◆ Your objective ◆
Report, from the records below, every line where the word "options" appears.

Plain-text document sources
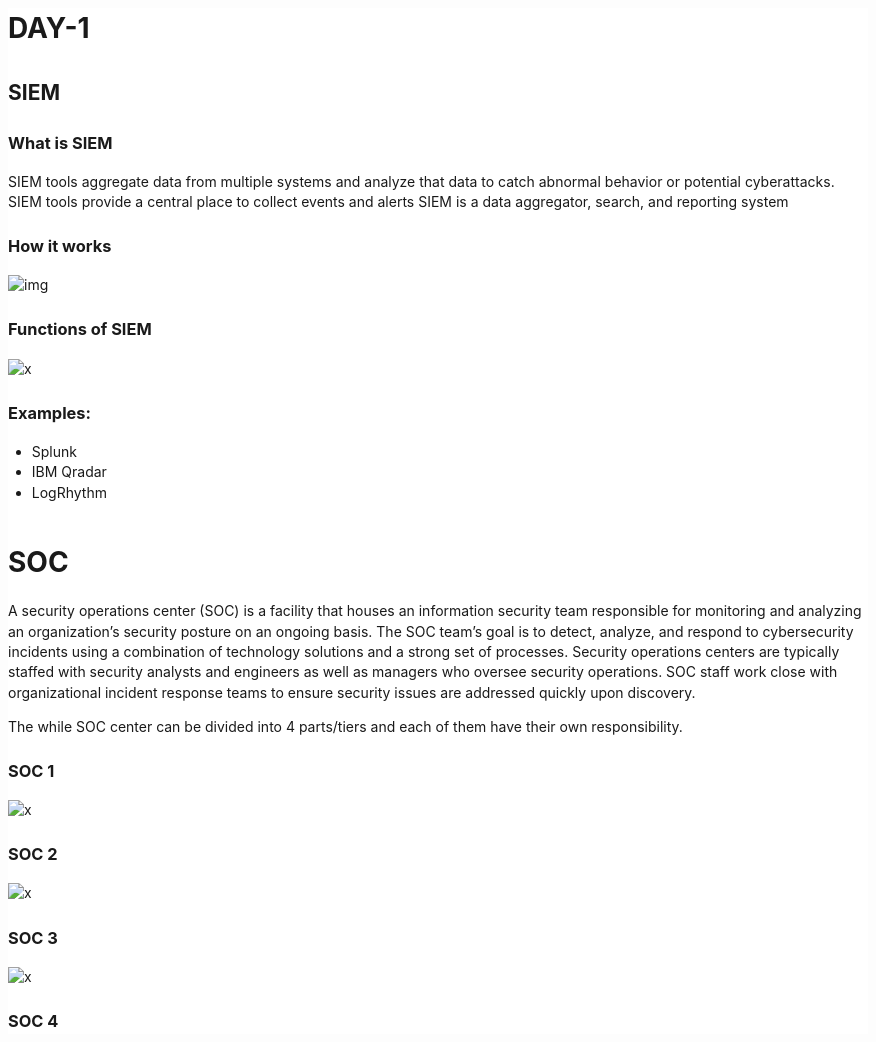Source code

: # DAY-1

## SIEM

### What is SIEM
SIEM tools aggregate data from multiple systems and analyze that data to catch abnormal behavior or potential cyberattacks. SIEM tools provide a central place to collect events and alerts
SIEM is a data aggregator, search, and reporting system

### How it works
![img](https://blogvaronis2.wpengine.com/wp-content/uploads/2019/06/siem-process-2.png)

### Functions of SIEM
![x](https://blogvaronis2.wpengine.com/wp-content/uploads/2019/06/siem-capabilities-1.png)

### Examples:

- Splunk
- IBM Qradar
- LogRhythm


# SOC
A security operations center (SOC) is a facility that houses an information security team responsible for monitoring and analyzing an organization’s security posture on an ongoing basis. The SOC team’s goal is to detect, analyze, and respond to cybersecurity incidents using a combination of technology solutions and a strong set of processes. Security operations centers are typically staffed with security analysts and engineers as well as managers who oversee security operations. SOC staff work close with organizational incident response teams to ensure security issues are addressed quickly upon discovery.

The while SOC center can be divided into 4 parts/tiers and each of them have their own responsibility.

### SOC 1
![x](https://raw.githubusercontent.com/imran-parray/My-Notes/master/images/1.png)
### SOC 2
![x](https://raw.githubusercontent.com/imran-parray/My-Notes/master/images/2.png)

### SOC 3
![x](https://raw.githubusercontent.com/imran-parray/My-Notes/master/images/3.png)

### SOC 4
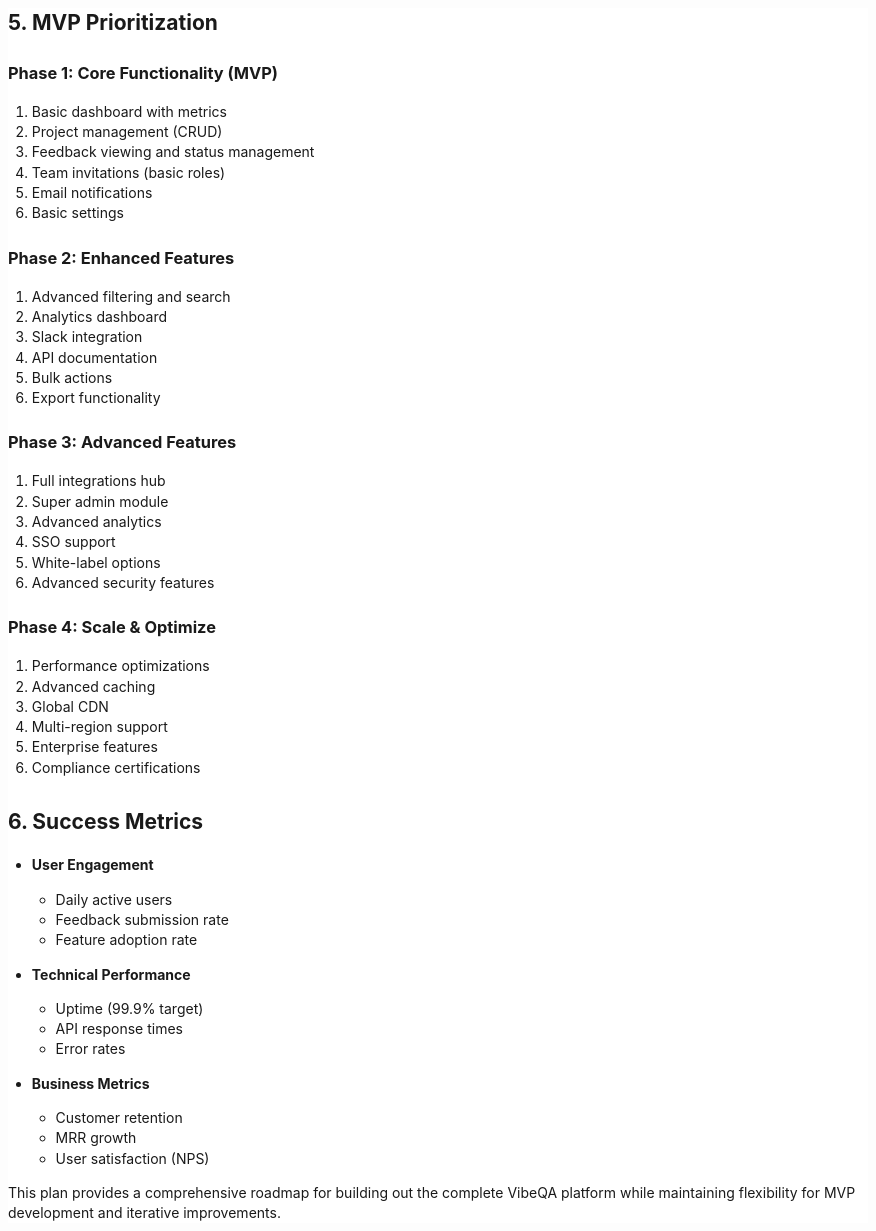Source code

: ## 5. MVP Prioritization

### Phase 1: Core Functionality (MVP)
1. Basic dashboard with metrics
2. Project management (CRUD)
3. Feedback viewing and status management
4. Team invitations (basic roles)
5. Email notifications
6. Basic settings

### Phase 2: Enhanced Features
1. Advanced filtering and search
2. Analytics dashboard
3. Slack integration
4. API documentation
5. Bulk actions
6. Export functionality

### Phase 3: Advanced Features
1. Full integrations hub
2. Super admin module
3. Advanced analytics
4. SSO support
5. White-label options
6. Advanced security features

### Phase 4: Scale & Optimize
1. Performance optimizations
2. Advanced caching
3. Global CDN
4. Multi-region support
5. Enterprise features
6. Compliance certifications

## 6. Success Metrics

- **User Engagement**
  - Daily active users
  - Feedback submission rate
  - Feature adoption rate

- **Technical Performance**
  - Uptime (99.9% target)
  - API response times
  - Error rates

- **Business Metrics**
  - Customer retention
  - MRR growth
  - User satisfaction (NPS)

This plan provides a comprehensive roadmap for building out the complete VibeQA platform while maintaining flexibility for MVP development and iterative improvements.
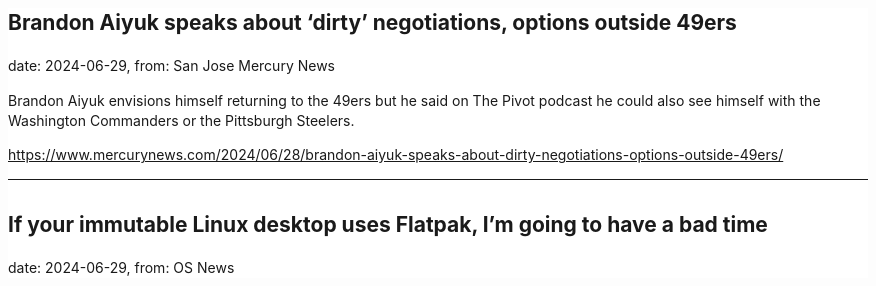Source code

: 
## Brandon Aiyuk speaks about ‘dirty’ negotiations, options outside 49ers

date: 2024-06-29, from: San Jose Mercury News

Brandon Aiyuk envisions himself returning to the 49ers but he said on The Pivot podcast he could also see himself with the Washington Commanders or the Pittsburgh Steelers.  

<https://www.mercurynews.com/2024/06/28/brandon-aiyuk-speaks-about-dirty-negotiations-options-outside-49ers/>

---

## If your immutable Linux desktop uses Flatpak, I’m going to have a bad time

date: 2024-06-29, from: OS News
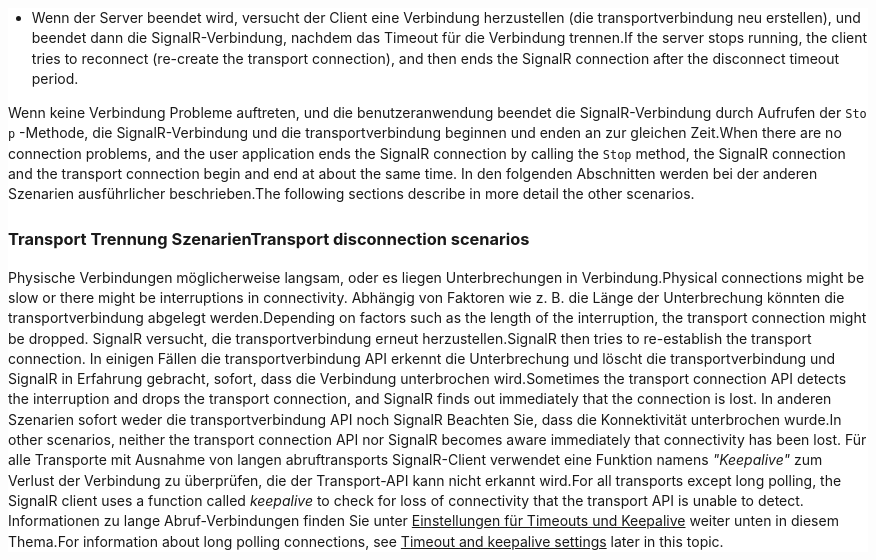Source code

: - <span data-ttu-id="2fb64-168">Wenn der Server beendet wird, versucht der Client eine Verbindung herzustellen (die transportverbindung neu erstellen), und beendet dann die SignalR-Verbindung, nachdem das Timeout für die Verbindung trennen.</span><span class="sxs-lookup"><span data-stu-id="2fb64-168">If the server stops running, the client tries to reconnect (re-create the transport connection), and then ends the SignalR connection after the disconnect timeout period.</span></span>

<span data-ttu-id="2fb64-169">Wenn keine Verbindung Probleme auftreten, und die benutzeranwendung beendet die SignalR-Verbindung durch Aufrufen der `Stop` -Methode, die SignalR-Verbindung und die transportverbindung beginnen und enden an zur gleichen Zeit.</span><span class="sxs-lookup"><span data-stu-id="2fb64-169">When there are no connection problems, and the user application ends the SignalR connection by calling the `Stop` method, the SignalR connection and the transport connection begin and end at about the same time.</span></span> <span data-ttu-id="2fb64-170">In den folgenden Abschnitten werden bei der anderen Szenarien ausführlicher beschrieben.</span><span class="sxs-lookup"><span data-stu-id="2fb64-170">The following sections describe in more detail the other scenarios.</span></span>

<a id="transportdisconnect"></a>

### <a name="transport-disconnection-scenarios"></a><span data-ttu-id="2fb64-171">Transport Trennung Szenarien</span><span class="sxs-lookup"><span data-stu-id="2fb64-171">Transport disconnection scenarios</span></span>

<span data-ttu-id="2fb64-172">Physische Verbindungen möglicherweise langsam, oder es liegen Unterbrechungen in Verbindung.</span><span class="sxs-lookup"><span data-stu-id="2fb64-172">Physical connections might be slow or there might be interruptions in connectivity.</span></span> <span data-ttu-id="2fb64-173">Abhängig von Faktoren wie z. B. die Länge der Unterbrechung könnten die transportverbindung abgelegt werden.</span><span class="sxs-lookup"><span data-stu-id="2fb64-173">Depending on factors such as the length of the interruption, the transport connection might be dropped.</span></span> <span data-ttu-id="2fb64-174">SignalR versucht, die transportverbindung erneut herzustellen.</span><span class="sxs-lookup"><span data-stu-id="2fb64-174">SignalR then tries to re-establish the transport connection.</span></span> <span data-ttu-id="2fb64-175">In einigen Fällen die transportverbindung API erkennt die Unterbrechung und löscht die transportverbindung und SignalR in Erfahrung gebracht, sofort, dass die Verbindung unterbrochen wird.</span><span class="sxs-lookup"><span data-stu-id="2fb64-175">Sometimes the transport connection API detects the interruption and drops the transport connection, and SignalR finds out immediately that the connection is lost.</span></span> <span data-ttu-id="2fb64-176">In anderen Szenarien sofort weder die transportverbindung API noch SignalR Beachten Sie, dass die Konnektivität unterbrochen wurde.</span><span class="sxs-lookup"><span data-stu-id="2fb64-176">In other scenarios, neither the transport connection API nor SignalR becomes aware immediately that connectivity has been lost.</span></span> <span data-ttu-id="2fb64-177">Für alle Transporte mit Ausnahme von langen abruftransports SignalR-Client verwendet eine Funktion namens *"Keepalive"* zum Verlust der Verbindung zu überprüfen, die der Transport-API kann nicht erkannt wird.</span><span class="sxs-lookup"><span data-stu-id="2fb64-177">For all transports except long polling, the SignalR client uses a function called *keepalive* to check for loss of connectivity that the transport API is unable to detect.</span></span> <span data-ttu-id="2fb64-178">Informationen zu lange Abruf-Verbindungen finden Sie unter [Einstellungen für Timeouts und Keepalive](#timeoutkeepalive) weiter unten in diesem Thema.</span><span class="sxs-lookup"><span data-stu-id="2fb64-178">For information about long polling connections, see [Timeout and keepalive settings](#timeoutkeepalive) later in this topic.</span></span>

◆ Answer to the exercise ◆
5. White-label options
## Brandon Aiyuk speaks about ‘dirty’ negotiations, options outside 49ers
<https://www.mercurynews.com/2024/06/28/brandon-aiyuk-speaks-about-dirty-negotiations-options-outside-49ers/>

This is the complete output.